# EXERCISE PROMPT:
Continue the piece on American creationists aiding the campaign against evolution in Turkey, beginning right after its final sentence.

# SELECTED TEXT:
━━━━━━━━━━━━━━━━
Fundamentalist Christians are not generally big boosters of Islamic fundamentalism. But it appears that American creationists hate Darwin and the science of evolution even more, and are aggressively helping Islamic fundamentalists undermine both science and the secular governmental traditions in Turkey. According to an article in the Washington Post, the teaching of evolution is under attack by Islamic fundamentalists armed with materials created by American creationists. The article opens with an anecdote that, with one exception, will be all too familiar to U.S. science educators:
Sema Ergezen teaches biology to Turkish students interested in teaching science themselves, and she has long struggled with her students' ignorance of, and sometimes hostility to, the notion of evolution.
But she was taken aback when several of her Marmara University students recently accused her of being an atheist, or worse, for teaching anything but the doctrine that God created the Earth and everything on it.
"They said I was a liar if I called myself a Muslim because I also accepted evolution," she said.
Anti-evolution forces are blossoming, according to the article, thanks to American backers of creationism and intelligent design:
Translated and adapted for a Muslim society, the purported proofs that Darwinism and evolution were wrong came directly from American proponents of Christian creationism and its less overtly religious offshoot, intelligent design.
Ergezen's experience has become increasingly common. While creationism and intelligent design appear to be in some retreat in the United States, they have blossomed within Muslim Turkey. With direct and indirect help from American foes of evolution, similarly-minded Turks have aggressively made the case that Charles Darwin's theory is scientifically wrong and is the underlying source of most of the world's conflicts because it excludes God from human affairs.
"Darwin is the worst Fascist there has ever been, and the worst racist history has ever witnessed," writes Harun Yahya, the most assertive and best-known critic of evolution in Turkey, and long a favorite of more conservative American creationists.
The article notes that Turkey, with it secular government traditions, has been more open to scientific understandings of evolution than other Muslim countries, but that's changing with the help of American institutions like Seattle's Discovery Institute and The Institute for Creation Research in Dallas.
To many Turkish scientists and educators, this is a worrisome development. The founder of modern Turkey, Mustafa Kemal Ataturk, was an advocate of science, education and, some say, even evolution. Turkish science has been especially strong in the Muslim world. If Turks close their minds to evolutionary thinking, advocates say, it won't be long before religion and politics shut off other scientific pursuits.
To John Morris, president of the Institute for Creation Research in Dallas, however, the news could hardly be more encouraging.
━━━━━━━━━━━━━━━━
# GIVEN RECORDS:
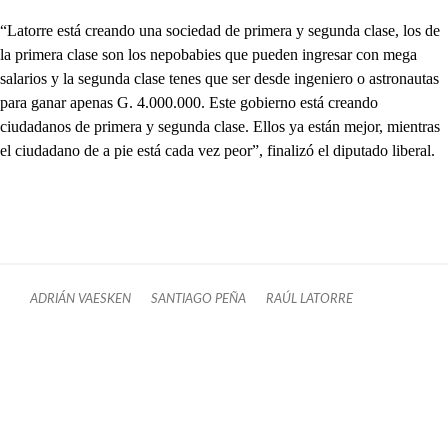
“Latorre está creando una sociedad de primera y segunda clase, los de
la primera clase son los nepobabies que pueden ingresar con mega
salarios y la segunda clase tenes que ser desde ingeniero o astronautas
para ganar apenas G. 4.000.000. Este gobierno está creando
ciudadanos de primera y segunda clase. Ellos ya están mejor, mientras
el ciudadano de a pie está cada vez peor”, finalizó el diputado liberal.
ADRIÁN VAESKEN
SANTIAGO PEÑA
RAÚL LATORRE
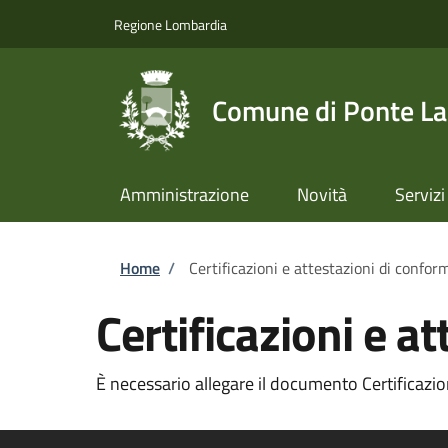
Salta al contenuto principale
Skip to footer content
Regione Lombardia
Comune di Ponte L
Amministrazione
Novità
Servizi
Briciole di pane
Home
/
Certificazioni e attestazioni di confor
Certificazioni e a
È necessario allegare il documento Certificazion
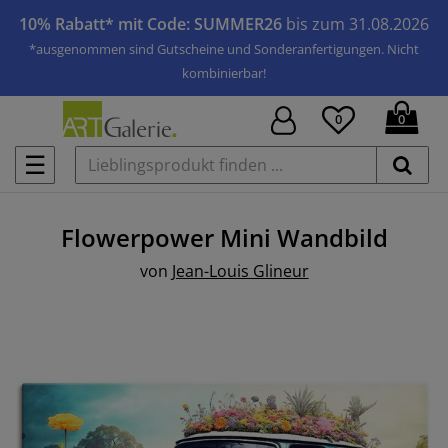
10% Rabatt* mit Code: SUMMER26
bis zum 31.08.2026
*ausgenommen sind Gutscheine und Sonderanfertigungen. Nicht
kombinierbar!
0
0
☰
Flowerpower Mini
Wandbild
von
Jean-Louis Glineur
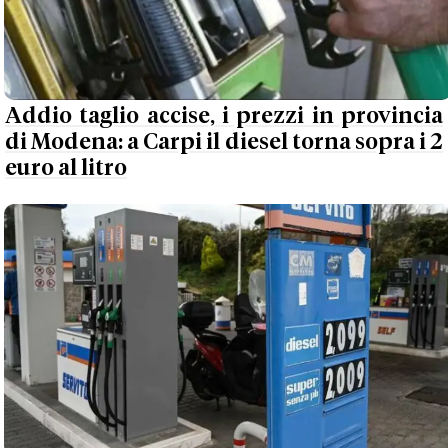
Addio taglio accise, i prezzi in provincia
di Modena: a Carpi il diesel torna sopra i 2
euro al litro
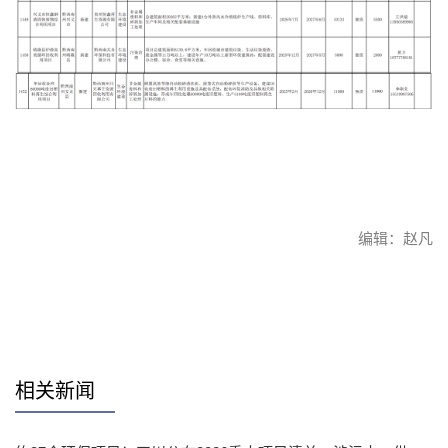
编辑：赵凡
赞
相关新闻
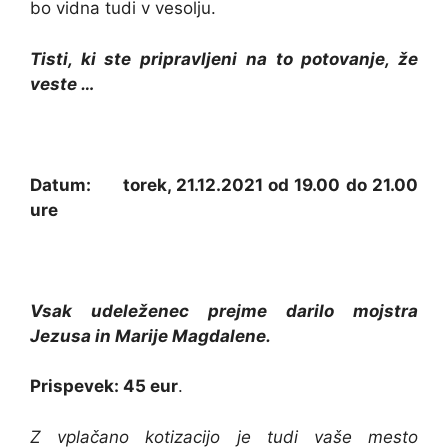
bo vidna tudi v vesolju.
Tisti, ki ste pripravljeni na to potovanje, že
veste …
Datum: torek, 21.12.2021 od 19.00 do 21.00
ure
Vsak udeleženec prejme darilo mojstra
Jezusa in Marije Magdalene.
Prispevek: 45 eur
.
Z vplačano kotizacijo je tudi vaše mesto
━━━━━━━━━━━━━━━━
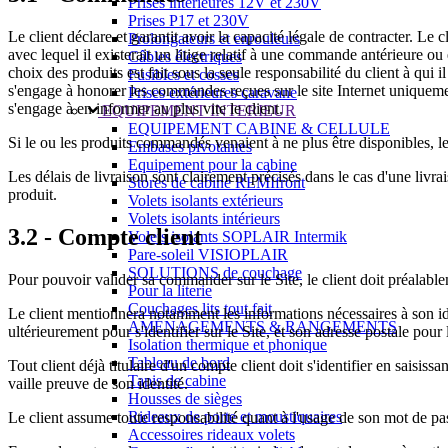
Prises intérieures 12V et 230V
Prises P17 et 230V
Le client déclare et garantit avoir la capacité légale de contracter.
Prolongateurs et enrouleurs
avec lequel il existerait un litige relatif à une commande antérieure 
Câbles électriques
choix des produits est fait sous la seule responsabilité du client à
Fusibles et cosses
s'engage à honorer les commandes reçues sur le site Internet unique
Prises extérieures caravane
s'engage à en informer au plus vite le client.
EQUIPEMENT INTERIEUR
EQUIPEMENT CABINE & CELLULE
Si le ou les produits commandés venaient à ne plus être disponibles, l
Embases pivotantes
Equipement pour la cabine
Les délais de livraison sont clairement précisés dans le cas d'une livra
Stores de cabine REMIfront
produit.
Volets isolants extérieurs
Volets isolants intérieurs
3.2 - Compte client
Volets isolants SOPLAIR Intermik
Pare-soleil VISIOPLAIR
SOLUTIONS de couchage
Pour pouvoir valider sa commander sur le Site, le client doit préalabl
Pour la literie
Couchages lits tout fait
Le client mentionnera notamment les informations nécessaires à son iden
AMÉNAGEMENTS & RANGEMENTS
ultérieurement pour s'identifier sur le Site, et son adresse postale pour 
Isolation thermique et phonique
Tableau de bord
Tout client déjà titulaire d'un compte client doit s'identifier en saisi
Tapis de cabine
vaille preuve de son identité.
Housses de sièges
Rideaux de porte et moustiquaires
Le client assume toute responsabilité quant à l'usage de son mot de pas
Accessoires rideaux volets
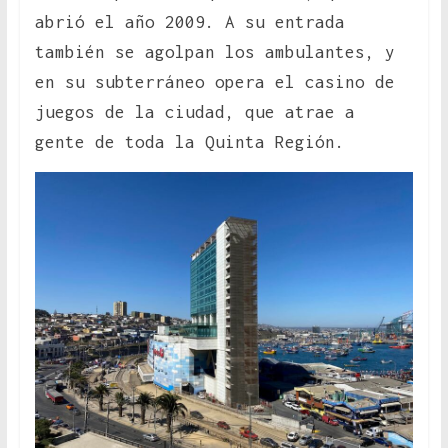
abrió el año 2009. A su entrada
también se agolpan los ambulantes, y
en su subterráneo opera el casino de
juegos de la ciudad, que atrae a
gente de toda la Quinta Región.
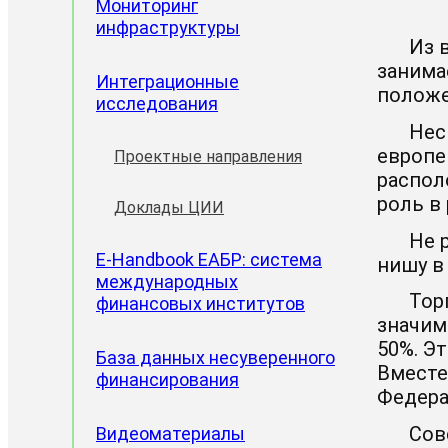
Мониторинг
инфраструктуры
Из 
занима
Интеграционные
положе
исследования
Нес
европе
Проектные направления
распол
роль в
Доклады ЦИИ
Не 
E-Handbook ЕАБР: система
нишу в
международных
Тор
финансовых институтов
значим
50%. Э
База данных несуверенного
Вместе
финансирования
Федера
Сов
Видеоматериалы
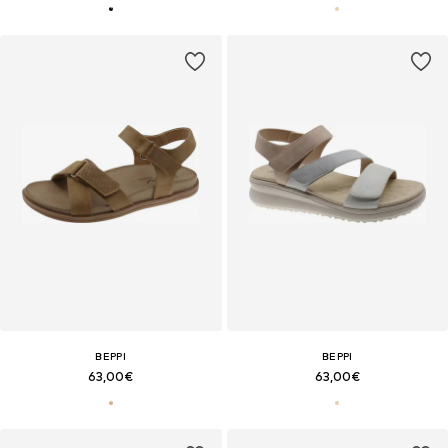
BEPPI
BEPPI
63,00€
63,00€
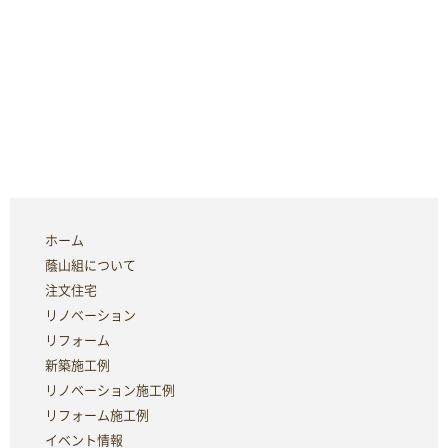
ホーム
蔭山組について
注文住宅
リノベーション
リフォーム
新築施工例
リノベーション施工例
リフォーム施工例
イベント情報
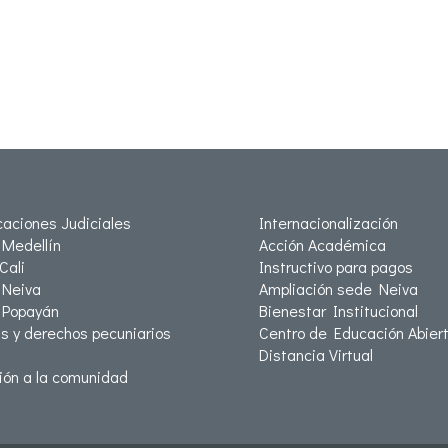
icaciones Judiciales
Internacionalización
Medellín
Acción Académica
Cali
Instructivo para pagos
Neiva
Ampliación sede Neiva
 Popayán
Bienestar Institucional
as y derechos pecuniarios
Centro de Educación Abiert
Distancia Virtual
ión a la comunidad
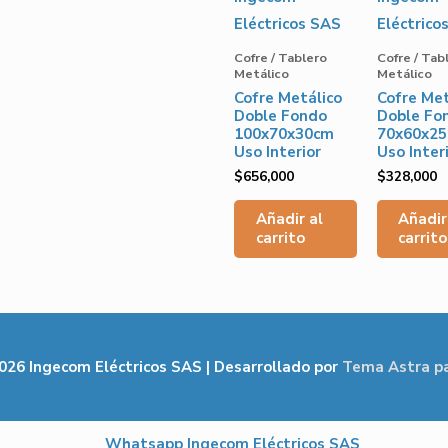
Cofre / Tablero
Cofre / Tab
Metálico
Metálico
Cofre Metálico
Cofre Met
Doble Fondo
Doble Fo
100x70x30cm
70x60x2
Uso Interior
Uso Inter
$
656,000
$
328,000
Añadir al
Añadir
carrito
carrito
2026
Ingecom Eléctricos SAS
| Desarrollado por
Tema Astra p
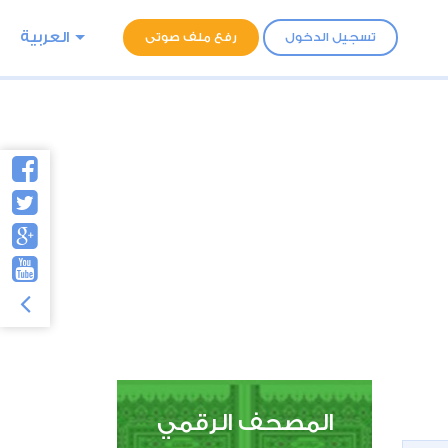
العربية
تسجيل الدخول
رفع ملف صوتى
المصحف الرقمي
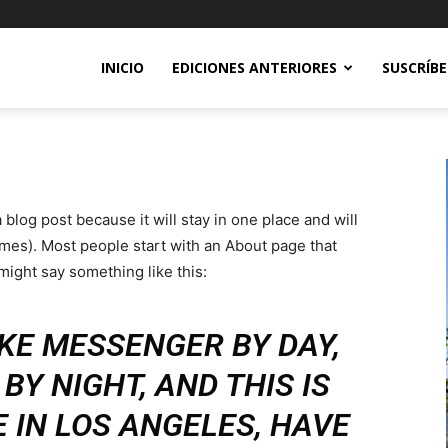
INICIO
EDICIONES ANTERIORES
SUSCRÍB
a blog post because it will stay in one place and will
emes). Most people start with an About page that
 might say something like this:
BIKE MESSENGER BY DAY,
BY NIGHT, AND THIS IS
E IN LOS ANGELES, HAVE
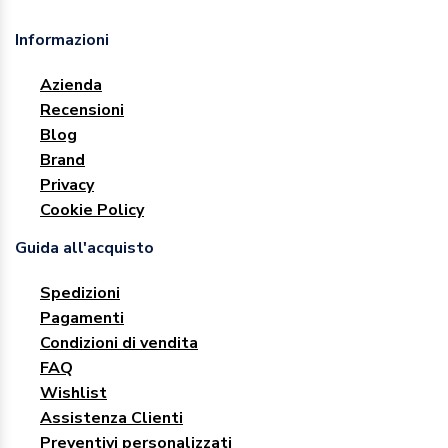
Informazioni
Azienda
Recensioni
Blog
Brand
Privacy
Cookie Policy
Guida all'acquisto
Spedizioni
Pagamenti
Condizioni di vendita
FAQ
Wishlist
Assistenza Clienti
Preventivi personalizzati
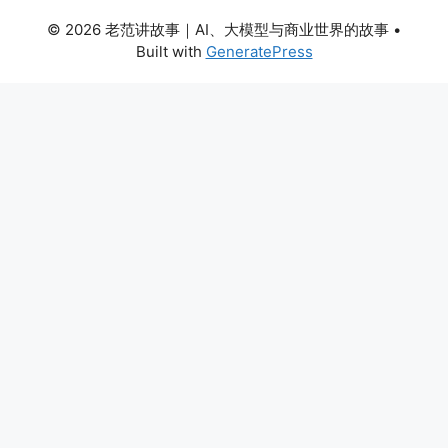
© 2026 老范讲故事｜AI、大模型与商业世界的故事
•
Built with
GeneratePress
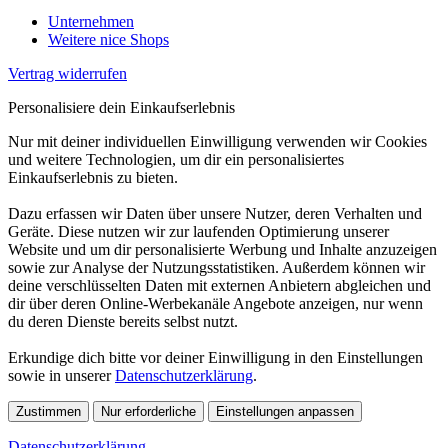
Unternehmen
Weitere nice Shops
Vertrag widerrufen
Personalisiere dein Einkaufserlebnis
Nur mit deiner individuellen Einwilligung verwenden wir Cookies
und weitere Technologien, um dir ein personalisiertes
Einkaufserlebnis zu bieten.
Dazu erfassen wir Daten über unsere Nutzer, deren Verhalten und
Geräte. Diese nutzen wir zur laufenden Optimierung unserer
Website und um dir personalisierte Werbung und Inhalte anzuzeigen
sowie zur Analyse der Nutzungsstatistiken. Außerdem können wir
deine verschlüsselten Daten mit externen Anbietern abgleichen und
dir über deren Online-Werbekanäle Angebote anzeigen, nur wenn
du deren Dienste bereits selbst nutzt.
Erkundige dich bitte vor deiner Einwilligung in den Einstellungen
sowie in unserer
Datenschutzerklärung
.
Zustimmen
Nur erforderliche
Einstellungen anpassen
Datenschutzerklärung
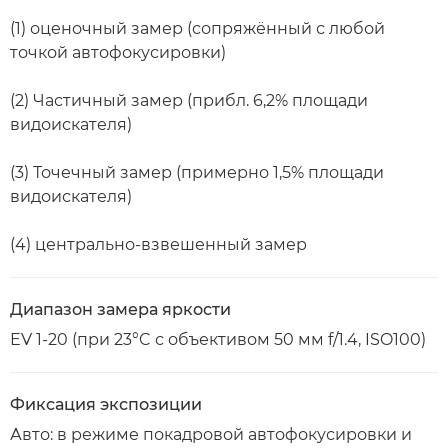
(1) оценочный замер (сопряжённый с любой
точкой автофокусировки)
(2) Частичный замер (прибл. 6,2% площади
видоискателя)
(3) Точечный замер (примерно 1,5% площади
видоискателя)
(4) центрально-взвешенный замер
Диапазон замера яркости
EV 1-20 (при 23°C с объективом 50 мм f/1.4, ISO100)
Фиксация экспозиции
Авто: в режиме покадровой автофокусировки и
━━━━━━━━━━━━━━━━
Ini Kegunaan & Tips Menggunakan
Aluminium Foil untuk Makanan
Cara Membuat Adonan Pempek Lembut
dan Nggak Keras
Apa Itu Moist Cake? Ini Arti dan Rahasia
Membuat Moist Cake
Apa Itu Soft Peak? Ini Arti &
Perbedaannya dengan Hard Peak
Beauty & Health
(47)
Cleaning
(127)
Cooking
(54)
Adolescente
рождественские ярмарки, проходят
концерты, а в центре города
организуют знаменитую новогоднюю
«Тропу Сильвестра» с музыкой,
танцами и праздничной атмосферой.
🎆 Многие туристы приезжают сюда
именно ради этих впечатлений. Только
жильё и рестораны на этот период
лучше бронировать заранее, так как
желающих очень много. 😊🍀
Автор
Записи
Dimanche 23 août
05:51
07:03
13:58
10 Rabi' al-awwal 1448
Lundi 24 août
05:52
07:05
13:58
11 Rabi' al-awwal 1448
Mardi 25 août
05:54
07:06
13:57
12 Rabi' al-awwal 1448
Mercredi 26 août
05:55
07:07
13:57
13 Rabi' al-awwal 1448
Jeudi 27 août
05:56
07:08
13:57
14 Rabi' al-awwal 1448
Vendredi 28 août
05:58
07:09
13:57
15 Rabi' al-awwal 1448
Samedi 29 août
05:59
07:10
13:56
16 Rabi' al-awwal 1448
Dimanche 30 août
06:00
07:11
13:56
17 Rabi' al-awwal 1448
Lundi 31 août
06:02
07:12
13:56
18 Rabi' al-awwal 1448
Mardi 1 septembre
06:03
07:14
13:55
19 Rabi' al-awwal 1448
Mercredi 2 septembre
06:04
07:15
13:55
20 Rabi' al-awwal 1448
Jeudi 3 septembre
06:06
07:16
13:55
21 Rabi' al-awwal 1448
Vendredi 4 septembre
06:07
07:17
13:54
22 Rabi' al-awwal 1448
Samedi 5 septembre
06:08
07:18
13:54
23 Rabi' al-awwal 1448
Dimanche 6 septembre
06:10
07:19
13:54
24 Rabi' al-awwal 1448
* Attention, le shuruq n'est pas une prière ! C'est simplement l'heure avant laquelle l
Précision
━━━━━━━━━━━━━━━━
# TASK RESULT:
"Why I'm so interested in seeing creationism succeed in Turkey is that evolution is an evil concept that has done such damage to society," said Morris, a Christian who has led several searches for Noah's Ark in eastern Turkey. Members of his group have addressed Turkish conferences numerous times.
The Discovery Institute of Seattle, which researches and promotes intelligent design as an alternative to creationism and evolution, also sent speakers to Turkey after being invited by the Istanbul municipal government in 2007. President Bruce Chapman said the institute helped bring Turkish evolution critic Mustafa Akyol to a 2005 Kansas school board hearing on teaching critiques of evolution.
The Post quotes Aykut Kence, an American-trained scientist with a doctorate in evolutionary biology, who has been targeted by local creationists circulating leaflets with pictures of him and Mao, equating the teaching of evolution with communism. Where have we heard that before?
After a decade in the trenches, Kence said he believes aggressive creationism "is part of a larger plan to convert people to a more conservative Islam."
The Islamic-oriented government, elected in 2002 and reelected in 2007, has telegraphed its views on evolution by adding doses of creationism to a required public school course on "Religion and Morals," proponents of evolution say. This year, the editor of one of the nation's prominent science journals, Science and Technology, was fired by government officials over her magazine's plans to put Darwin on its cover.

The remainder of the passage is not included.